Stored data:

##############################

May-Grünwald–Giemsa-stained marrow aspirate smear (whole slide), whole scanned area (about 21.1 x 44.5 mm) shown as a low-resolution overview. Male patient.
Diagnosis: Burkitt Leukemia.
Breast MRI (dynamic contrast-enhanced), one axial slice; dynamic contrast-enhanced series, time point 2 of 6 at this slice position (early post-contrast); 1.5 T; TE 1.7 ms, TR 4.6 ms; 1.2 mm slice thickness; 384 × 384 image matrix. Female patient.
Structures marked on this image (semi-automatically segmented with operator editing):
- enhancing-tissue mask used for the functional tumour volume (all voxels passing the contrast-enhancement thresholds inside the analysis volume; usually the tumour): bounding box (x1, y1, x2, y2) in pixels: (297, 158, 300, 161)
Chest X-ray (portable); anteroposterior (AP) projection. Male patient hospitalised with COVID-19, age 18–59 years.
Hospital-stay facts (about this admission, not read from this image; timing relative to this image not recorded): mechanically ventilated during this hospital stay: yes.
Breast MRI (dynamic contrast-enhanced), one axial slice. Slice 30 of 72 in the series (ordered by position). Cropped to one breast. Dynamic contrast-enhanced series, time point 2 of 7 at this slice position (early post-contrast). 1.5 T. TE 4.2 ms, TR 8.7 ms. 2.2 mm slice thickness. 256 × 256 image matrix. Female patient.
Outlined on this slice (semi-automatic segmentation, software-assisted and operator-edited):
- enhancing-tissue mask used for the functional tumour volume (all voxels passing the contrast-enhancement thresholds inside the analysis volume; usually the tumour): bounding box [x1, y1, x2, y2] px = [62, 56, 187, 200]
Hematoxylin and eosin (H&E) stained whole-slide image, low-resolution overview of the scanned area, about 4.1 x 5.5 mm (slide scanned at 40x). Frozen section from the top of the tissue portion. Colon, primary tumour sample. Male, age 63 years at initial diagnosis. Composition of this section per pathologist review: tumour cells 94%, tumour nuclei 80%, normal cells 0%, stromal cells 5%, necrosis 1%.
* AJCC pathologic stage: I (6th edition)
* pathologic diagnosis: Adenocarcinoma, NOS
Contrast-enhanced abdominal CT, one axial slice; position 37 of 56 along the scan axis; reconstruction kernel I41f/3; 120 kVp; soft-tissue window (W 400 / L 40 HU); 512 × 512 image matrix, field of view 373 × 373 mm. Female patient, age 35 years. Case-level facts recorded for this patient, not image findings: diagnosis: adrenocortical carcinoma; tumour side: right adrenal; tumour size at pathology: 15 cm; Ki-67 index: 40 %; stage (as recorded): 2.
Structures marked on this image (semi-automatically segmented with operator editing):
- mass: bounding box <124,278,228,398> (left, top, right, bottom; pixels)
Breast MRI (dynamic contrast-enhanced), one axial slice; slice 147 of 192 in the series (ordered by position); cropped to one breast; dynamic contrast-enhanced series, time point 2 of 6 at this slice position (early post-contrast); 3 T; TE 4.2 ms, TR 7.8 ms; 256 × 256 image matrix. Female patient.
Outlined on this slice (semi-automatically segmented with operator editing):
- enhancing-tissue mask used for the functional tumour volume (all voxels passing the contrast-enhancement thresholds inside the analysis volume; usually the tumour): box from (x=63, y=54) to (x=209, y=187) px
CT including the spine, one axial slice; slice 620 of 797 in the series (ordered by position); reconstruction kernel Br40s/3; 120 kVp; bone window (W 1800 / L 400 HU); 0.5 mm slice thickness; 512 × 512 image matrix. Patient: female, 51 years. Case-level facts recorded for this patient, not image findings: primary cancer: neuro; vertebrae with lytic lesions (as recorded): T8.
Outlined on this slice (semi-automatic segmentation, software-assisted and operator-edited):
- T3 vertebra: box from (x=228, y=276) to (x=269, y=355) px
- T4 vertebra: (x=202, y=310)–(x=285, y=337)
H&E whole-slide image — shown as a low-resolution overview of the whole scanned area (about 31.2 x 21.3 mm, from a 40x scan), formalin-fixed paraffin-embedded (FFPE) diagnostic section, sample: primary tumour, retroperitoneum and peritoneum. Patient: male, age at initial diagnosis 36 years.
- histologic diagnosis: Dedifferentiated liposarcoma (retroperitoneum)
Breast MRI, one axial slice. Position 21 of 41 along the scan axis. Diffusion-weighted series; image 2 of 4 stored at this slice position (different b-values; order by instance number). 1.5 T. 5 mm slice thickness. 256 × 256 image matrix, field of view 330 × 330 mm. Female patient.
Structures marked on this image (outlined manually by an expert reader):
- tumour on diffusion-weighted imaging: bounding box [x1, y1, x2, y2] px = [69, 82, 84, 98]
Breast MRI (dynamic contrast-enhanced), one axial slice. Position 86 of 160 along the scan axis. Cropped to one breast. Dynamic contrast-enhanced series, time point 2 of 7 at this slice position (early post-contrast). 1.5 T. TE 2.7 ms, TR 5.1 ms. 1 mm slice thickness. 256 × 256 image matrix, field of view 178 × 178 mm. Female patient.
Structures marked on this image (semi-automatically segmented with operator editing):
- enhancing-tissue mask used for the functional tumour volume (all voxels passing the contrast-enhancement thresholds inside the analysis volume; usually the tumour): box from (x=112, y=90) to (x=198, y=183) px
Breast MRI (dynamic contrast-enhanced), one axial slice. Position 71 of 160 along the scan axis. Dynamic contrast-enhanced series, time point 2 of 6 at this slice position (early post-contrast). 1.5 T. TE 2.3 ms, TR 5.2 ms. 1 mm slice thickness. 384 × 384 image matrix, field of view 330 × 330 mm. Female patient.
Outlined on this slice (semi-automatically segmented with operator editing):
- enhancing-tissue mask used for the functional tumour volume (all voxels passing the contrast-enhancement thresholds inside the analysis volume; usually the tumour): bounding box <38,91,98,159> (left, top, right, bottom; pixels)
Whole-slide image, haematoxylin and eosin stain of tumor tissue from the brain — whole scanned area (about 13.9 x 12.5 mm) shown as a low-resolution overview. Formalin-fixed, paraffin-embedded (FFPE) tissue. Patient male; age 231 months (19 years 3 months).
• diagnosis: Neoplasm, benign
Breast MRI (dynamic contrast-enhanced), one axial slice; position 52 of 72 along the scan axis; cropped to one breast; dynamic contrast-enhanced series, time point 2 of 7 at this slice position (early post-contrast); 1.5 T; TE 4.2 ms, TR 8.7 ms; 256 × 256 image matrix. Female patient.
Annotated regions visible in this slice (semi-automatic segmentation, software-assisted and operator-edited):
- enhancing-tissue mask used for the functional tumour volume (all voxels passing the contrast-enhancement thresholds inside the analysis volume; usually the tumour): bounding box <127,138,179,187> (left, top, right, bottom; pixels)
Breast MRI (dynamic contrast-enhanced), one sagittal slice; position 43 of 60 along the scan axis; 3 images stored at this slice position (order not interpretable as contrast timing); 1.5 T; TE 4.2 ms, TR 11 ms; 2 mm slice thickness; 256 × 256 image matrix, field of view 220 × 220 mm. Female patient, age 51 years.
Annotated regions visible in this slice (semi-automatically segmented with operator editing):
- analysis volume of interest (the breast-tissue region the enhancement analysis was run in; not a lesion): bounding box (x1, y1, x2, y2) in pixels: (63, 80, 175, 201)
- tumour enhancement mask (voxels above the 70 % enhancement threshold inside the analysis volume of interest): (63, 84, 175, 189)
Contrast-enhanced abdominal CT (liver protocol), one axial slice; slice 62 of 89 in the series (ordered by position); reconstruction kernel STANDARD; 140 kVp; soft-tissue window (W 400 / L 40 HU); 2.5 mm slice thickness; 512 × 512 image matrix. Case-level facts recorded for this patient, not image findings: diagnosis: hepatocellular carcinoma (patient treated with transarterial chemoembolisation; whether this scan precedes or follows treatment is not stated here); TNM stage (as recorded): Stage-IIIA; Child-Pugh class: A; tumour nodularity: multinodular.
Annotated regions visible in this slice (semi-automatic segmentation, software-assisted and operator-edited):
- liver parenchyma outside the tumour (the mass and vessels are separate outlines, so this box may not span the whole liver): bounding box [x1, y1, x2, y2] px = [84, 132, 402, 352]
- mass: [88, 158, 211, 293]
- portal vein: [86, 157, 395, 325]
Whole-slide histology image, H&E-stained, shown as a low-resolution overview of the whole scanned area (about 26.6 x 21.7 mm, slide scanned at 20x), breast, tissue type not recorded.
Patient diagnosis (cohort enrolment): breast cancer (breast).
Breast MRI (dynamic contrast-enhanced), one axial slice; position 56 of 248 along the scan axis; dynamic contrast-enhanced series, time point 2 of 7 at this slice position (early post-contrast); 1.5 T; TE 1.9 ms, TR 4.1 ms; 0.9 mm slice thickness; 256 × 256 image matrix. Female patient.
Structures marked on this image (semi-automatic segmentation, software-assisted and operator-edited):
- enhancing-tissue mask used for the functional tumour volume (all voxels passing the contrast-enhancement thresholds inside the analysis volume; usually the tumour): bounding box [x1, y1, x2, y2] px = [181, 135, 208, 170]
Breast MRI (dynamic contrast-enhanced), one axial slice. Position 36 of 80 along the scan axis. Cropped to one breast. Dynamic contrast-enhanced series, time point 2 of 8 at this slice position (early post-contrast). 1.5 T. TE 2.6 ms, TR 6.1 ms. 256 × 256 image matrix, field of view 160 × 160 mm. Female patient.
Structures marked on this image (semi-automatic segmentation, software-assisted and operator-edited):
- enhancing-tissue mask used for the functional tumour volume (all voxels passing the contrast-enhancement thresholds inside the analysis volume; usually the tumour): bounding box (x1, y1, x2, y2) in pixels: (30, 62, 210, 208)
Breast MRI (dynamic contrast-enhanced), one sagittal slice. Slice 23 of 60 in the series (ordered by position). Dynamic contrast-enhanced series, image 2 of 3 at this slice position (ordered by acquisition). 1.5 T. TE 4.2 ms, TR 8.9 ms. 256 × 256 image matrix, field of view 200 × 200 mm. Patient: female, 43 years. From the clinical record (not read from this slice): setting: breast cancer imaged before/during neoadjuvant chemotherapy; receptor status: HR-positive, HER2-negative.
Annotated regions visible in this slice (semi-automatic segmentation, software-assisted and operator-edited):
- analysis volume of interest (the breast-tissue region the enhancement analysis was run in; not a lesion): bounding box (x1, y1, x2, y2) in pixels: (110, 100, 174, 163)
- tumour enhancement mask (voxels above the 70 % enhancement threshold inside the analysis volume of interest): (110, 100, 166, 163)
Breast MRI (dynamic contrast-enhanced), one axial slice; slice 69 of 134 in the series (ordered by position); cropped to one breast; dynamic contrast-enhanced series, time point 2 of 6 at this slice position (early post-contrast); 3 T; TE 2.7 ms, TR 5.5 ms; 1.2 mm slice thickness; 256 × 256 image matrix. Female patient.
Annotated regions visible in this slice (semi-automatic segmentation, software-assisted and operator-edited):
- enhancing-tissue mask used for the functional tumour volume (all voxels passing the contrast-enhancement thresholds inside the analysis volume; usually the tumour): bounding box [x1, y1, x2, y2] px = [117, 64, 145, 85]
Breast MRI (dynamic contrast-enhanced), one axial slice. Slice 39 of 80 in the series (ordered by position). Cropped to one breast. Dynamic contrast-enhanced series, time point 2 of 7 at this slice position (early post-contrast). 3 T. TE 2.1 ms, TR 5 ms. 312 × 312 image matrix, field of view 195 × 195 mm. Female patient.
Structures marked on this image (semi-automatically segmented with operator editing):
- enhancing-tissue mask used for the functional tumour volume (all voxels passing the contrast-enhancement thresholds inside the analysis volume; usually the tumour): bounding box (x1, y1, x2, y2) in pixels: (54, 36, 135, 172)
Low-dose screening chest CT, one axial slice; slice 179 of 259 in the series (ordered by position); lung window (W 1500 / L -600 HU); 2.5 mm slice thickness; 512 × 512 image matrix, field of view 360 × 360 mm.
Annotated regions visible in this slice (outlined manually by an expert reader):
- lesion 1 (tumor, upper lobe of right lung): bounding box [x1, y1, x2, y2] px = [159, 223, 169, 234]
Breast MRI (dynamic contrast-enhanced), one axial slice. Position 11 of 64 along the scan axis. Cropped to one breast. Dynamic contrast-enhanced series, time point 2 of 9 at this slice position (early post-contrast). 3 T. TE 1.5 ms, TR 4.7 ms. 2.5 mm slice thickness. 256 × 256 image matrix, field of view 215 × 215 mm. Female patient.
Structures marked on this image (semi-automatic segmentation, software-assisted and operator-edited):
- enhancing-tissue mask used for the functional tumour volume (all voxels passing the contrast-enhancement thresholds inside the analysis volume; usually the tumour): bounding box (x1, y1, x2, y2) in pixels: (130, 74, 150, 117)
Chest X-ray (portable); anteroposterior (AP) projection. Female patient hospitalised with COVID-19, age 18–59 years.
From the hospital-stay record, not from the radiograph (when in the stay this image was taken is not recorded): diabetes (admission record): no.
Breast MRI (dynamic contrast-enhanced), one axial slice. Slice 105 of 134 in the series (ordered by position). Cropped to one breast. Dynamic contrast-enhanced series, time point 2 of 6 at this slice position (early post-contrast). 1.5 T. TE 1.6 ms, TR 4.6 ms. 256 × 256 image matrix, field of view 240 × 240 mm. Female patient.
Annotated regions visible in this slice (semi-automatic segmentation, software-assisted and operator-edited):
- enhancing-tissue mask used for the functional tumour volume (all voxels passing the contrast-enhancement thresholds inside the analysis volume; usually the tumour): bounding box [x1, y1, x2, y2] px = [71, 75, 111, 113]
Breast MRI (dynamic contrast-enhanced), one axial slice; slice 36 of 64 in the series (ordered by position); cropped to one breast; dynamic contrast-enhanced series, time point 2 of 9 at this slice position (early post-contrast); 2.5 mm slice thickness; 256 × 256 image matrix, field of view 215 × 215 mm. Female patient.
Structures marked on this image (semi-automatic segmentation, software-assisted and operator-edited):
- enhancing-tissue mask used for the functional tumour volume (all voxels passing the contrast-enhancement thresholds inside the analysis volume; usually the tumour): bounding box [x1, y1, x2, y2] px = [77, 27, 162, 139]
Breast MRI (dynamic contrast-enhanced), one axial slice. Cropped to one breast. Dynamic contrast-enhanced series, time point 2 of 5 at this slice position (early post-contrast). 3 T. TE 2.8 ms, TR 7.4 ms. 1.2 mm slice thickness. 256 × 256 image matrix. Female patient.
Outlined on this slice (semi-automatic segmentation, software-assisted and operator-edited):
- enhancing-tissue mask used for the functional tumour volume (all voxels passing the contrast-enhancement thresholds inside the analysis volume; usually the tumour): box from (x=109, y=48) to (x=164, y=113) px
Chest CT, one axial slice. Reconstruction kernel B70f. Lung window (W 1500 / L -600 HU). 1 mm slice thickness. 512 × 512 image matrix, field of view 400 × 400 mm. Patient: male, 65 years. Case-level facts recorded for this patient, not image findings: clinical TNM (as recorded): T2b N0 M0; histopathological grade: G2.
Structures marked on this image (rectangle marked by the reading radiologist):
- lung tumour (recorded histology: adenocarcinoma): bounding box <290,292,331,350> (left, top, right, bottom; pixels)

##############################

Assigned task
Every line from the data above that contains "bottom" must appear in the answer.

Output
- mass: bounding box <124,278,228,398> (left, top, right, bottom; pixels)
- enhancing-tissue mask used for the functional tumour volume (all voxels passing the contrast-enhancement thresholds inside the analysis volume; usually the tumour): bounding box <38,91,98,159> (left, top, right, bottom; pixels)
- enhancing-tissue mask used for the functional tumour volume (all voxels passing the contrast-enhancement thresholds inside the analysis volume; usually the tumour): bounding box <127,138,179,187> (left, top, right, bottom; pixels)
- lung tumour (recorded histology: adenocarcinoma): bounding box <290,292,331,350> (left, top, right, bottom; pixels)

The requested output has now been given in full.